---- Entries provided

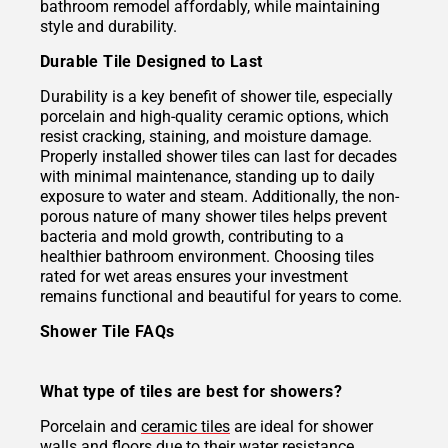
bathroom remodel affordably, while maintaining
style and durability.
Durable Tile Designed to Last
Durability is a key benefit of shower tile, especially
porcelain and high-quality ceramic options, which
resist cracking, staining, and moisture damage.
Properly installed shower tiles can last for decades
with minimal maintenance, standing up to daily
exposure to water and steam. Additionally, the non-
porous nature of many shower tiles helps prevent
bacteria and mold growth, contributing to a
healthier bathroom environment. Choosing tiles
rated for wet areas ensures your investment
remains functional and beautiful for years to come.
Shower Tile FAQs
What type of tiles are best for showers?
Porcelain and
ceramic tiles
are ideal for shower
walls and floors due to their water resistance,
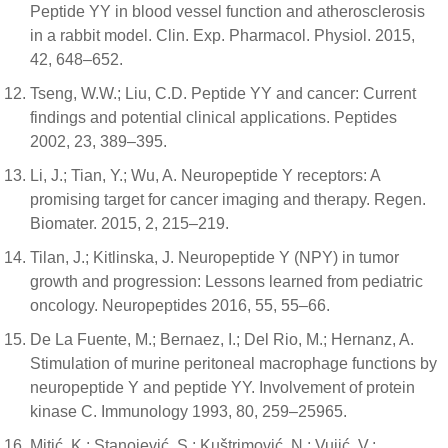
Peptide YY in blood vessel function and atherosclerosis
in a rabbit model. Clin. Exp. Pharmacol. Physiol. 2015,
42, 648–652.
Tseng, W.W.; Liu, C.D. Peptide YY and cancer: Current
findings and potential clinical applications. Peptides
2002, 23, 389–395.
Li, J.; Tian, Y.; Wu, A. Neuropeptide Y receptors: A
promising target for cancer imaging and therapy. Regen.
Biomater. 2015, 2, 215–219.
Tilan, J.; Kitlinska, J. Neuropeptide Y (NPY) in tumor
growth and progression: Lessons learned from pediatric
oncology. Neuropeptides 2016, 55, 55–66.
De La Fuente, M.; Bernaez, I.; Del Rio, M.; Hernanz, A.
Stimulation of murine peritoneal macrophage functions by
neuropeptide Y and peptide YY. Involvement of protein
kinase C. Immunology 1993, 80, 259–25965.
Mitić, K.; Stanojević, S.; Kuštrimović, N.; Vujić, V.;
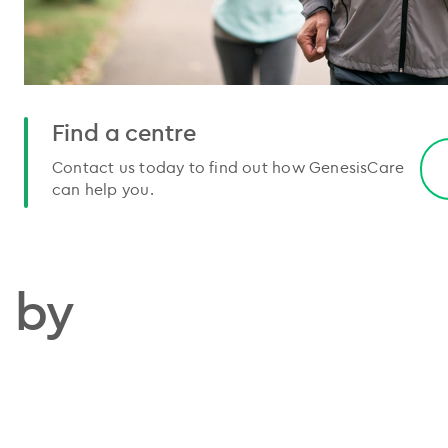
Find a centre
Contact us today to find out how GenesisCare
can help you.
 by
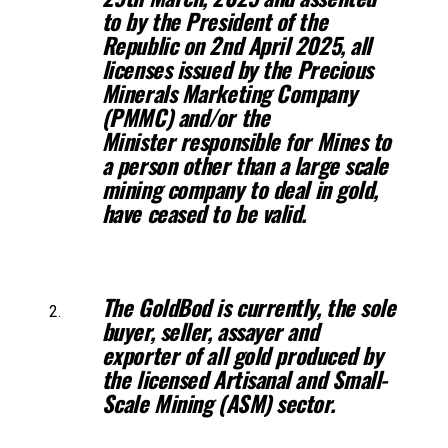
to by the President of the
Republic on 2nd April 2025, all
licenses issued
by the Precious
Minerals Marketing Company
(PMMC) and/or the
Minister
responsible for Mines to
a person other than a large scale
mining company to deal
in gold,
have ceased to be valid.
The GoldBod is currently, the sole
buyer, seller, assayer and
exporter of all
gold produced by
the licensed Artisanal and Small-
Scale Mining (ASM) sector.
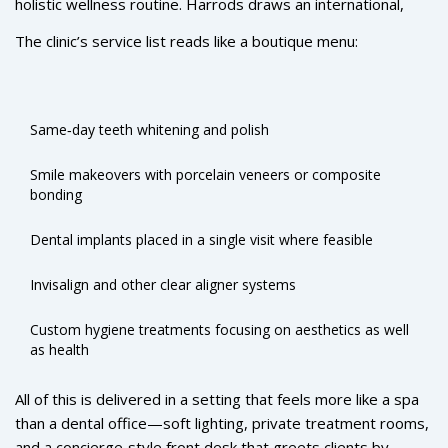
holistic wellness routine. Harrods draws an international,
historic space.
high‑spending clientele that expects seamless service, and
The clinic’s service list reads like a boutique menu:
Rüh Dental now delivers exactly that: seven‑day operation,
online booking, digital consultations for overseas patients,
and a dedicated treatment coordinator who tailors each plan
to the client’s lifestyle and aesthetic goals.
Same‑day teeth whitening and polish
Smile makeovers with porcelain veneers or composite
bonding
Dental implants placed in a single visit where feasible
Invisalign and other clear aligner systems
Custom hygiene treatments focusing on aesthetics as well
as health
All of this is delivered in a setting that feels more like a spa
than a dental office—soft lighting, private treatment rooms,
and a concierge‑style front desk that greets clients by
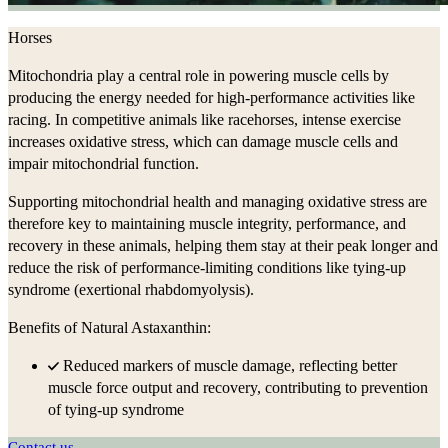
Horses
Mitochondria play a central role in powering muscle cells by
producing the energy needed for high-performance activities like
racing. In competitive animals like racehorses, intense exercise
increases oxidative stress, which can damage muscle cells and
impair mitochondrial function.
Supporting mitochondrial health and managing oxidative stress are
therefore key to maintaining muscle integrity, performance, and
recovery in these animals, helping them stay at their peak longer and
reduce the risk of performance-limiting conditions like tying-up
syndrome (exertional rhabdomyolysis).
Benefits of Natural Astaxanthin:
Reduced markers of muscle damage, reflecting better
muscle force output and recovery, contributing to prevention
of tying-up syndrome
Contact us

--------

Go to the line above that has "Scale Mining (ASM) sector." and copy exactly from there down to the line that has "Rüh Dental now", both included. Leave the pictures out.

Scale Mining (ASM) sector.
holistic wellness routine. Harrods draws an international,
historic space.
high‑spending clientele that expects seamless service, and
The clinic’s service list reads like a boutique menu:
Rüh Dental now delivers exactly that: seven‑day operation,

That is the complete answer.